Saturday, September 24, 2016

Taste and See


37 And no one puts new wine into old wineskins. If he does, the new wine will burst the skins and it will be spilled, and the skins will be destroyed. 38 But new wine must be put into fresh wineskins. 39 And no one after drinking old wine desires new, for he says, ‘The old is good’” (Luke 5:37-39, ESV). 

Just before this Jesus healed the paralyzed man and called Levi, the tax collector, to come and follow him.  Leaving everything behind he went home and had a feast for Jesus.  Also the Pharisees and scribes were here with their typical response of grumbling about the company Jesus keeps.  When they ask Jesus why he eats and drinks with the tax collectors and sinners, he responds with the answer, “Those who are well have no need of physician but those who are sick.  I have not come to call the righteous but sinners to repentance.” 

It’s interesting how they repeatedly refuse to understand their own need to repent.  And so they get right off the subject and ask Jesus a question about why his disciples aren’t fasting.  And as Jesus does often again he responds with a parable, this one about wine skins.  For most of us today, the process of making wine is not a common idea we would know much about, however for them it would have been. 

Making wine was a process.  The juice from the grapes would be mixed with yeast and sugar then placed in a new wine skin for the fermentation process.  During the fermentation the mixture would rest at just the right temperature for a certain amount of time until it turned into wine.  And since yeast has a way of expanding, if the wine was placed into an old wine skin that was already stretched out, the new wine would burst the skin at some point during the fermentation period. 

In the beginning of the school year the kids got new sneakers.  For my daughter it’s the same type of sneaker just new.  Because of course you can’t start a new school with last years sneakers, right?  Anyway, yesterday after school she put on her old sneakers.  It was followed with a wow as she was telling me how her new sneakers fit better and tighter and the old ones were more stretched out and loose.  I guess after a year including Cross Country, track, and other daily use it was time for a new pair.  Funny how she didn’t realize they were stretched out until she wore the new ones. 

And that is exactly what Jesus was getting at with the Pharisees.  They were stuck in old, the old rules, traditions and old covenant from God.  But Jesus came bringing a new covenant.    

31 “Behold, the days are coming, declares the Lord, when I will make a new covenant with the house of Israel and the house of Judah, 32 not like the covenant that I made with their fathers on the day when I took them by the hand to bring them out of the land of Egypt, my covenant that they broke, though I was their husband, declares the Lord. 33 For this is the covenant that I will make with the house of Israel after those days, declares the Lord: I will put my law within them, and I will write it on their hearts. And I will be their God, and they shall be my people (Jeremiah 31:31-33, ESV). 

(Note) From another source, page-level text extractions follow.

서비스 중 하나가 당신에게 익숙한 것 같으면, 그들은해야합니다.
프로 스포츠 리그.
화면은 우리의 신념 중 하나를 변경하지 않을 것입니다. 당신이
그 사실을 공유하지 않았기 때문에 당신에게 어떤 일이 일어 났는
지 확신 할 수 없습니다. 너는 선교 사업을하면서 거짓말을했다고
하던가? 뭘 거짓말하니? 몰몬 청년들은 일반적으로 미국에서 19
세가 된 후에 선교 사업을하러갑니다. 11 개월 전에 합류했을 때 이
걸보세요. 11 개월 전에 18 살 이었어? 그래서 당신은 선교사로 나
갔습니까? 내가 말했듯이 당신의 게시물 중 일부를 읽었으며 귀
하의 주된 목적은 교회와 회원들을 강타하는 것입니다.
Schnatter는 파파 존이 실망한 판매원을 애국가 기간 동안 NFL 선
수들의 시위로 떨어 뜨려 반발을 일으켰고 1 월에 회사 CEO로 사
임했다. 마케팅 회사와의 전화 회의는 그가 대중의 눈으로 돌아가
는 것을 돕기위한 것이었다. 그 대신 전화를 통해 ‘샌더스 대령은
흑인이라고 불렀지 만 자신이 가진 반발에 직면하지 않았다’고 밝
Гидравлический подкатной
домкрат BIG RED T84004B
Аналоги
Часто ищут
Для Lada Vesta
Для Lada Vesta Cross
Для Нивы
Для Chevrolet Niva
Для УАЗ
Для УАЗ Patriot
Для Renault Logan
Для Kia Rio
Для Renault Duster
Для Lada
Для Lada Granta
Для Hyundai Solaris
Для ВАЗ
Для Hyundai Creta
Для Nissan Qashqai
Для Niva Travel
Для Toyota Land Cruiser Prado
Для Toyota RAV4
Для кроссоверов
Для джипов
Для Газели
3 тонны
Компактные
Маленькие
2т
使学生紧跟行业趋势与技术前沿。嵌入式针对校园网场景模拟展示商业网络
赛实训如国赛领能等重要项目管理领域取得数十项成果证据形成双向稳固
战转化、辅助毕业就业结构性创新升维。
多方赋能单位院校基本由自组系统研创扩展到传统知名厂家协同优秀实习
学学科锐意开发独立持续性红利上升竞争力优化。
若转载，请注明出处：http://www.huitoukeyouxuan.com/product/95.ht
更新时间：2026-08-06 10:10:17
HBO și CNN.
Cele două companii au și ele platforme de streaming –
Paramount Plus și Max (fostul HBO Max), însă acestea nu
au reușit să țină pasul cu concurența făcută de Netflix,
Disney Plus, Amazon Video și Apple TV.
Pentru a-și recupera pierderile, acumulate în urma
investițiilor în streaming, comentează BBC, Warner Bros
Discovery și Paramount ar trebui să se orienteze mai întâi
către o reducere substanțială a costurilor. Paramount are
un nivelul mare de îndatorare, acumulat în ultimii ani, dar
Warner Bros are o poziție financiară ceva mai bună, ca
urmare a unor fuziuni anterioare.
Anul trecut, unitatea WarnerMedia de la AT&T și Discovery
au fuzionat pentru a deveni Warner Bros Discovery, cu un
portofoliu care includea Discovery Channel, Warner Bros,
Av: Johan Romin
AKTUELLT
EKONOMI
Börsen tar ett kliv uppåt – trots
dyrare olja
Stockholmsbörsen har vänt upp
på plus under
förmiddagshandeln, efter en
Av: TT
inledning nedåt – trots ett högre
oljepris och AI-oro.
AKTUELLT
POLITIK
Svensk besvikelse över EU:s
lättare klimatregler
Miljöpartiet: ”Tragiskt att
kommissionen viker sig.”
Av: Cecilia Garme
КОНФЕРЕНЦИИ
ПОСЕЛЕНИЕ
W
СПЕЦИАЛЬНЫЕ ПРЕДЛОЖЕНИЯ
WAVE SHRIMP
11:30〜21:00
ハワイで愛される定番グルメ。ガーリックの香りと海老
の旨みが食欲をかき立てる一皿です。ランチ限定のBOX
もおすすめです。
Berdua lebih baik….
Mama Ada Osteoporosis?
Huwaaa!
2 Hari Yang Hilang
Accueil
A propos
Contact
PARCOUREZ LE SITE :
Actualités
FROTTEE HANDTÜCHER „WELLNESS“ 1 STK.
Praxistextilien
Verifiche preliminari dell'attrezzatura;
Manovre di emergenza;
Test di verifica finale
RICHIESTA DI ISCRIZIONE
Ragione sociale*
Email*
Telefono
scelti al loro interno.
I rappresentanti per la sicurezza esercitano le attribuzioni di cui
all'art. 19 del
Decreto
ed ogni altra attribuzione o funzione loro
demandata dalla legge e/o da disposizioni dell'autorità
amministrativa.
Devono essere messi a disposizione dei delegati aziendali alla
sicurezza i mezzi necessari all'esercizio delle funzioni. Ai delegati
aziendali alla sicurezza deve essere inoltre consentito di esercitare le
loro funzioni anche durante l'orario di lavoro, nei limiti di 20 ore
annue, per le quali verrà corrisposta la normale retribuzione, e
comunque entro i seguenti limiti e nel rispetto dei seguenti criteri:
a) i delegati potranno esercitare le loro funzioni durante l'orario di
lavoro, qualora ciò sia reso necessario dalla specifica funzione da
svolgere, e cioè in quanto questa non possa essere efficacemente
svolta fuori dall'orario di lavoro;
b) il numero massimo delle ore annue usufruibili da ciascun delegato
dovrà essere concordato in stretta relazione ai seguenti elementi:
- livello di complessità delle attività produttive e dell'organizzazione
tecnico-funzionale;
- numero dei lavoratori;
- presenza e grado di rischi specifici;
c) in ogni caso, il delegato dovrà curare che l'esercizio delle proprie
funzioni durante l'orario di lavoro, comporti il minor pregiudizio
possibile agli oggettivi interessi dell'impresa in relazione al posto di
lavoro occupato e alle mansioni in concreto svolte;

The Pharisees had neglected to receive the new covenant, rejected Jesus’ coming, and refused to repent.  Without Jesus and the promise of the indwelling Holy Spirit there was nothing new inside them.  They were still drinking the old wine and thinking it was good. 

8 Oh, taste and see that the Lord is good!  Blessed is the man who takes refuge in him!  (Psalm 34:8, ESV) 

They hadn’t tasted yet and unfortunately for them they didn’t know any better, because if they had the old would no longer be good and the new would be ready to burst out. And that is what Jesus does.  He has come to make things new.  When he comes and dwells inside our hearts eventually what he has made new will burst out. 

Lord, your word says taste and see you are good.  Some of us are at different stages today.  I pray for those who may not have yet tasted that you would come in and begin that work in their lives and they would see you are good.  And for some we may be in the fermenting stage.  Fermenting takes time and temperature to bring change.  It may be a stage of trials and tribulations, of continuous cycles of sin patterns, or doubts about our faith and identity.  Give us the strength as you grow and shape us during this time.  Perhaps some of us are ready to break through after the season of fermenting and are now ready to burst out of the old, would you break any old skins that has contained them, so that they would not be held back anymore.  And for some we have some break through and are now spilling into the lives of others around us because of what you have already done in us.  No matter where we are, would you come now Lord, come and do your work in each of us.  In Jesus Name I pray, Amen.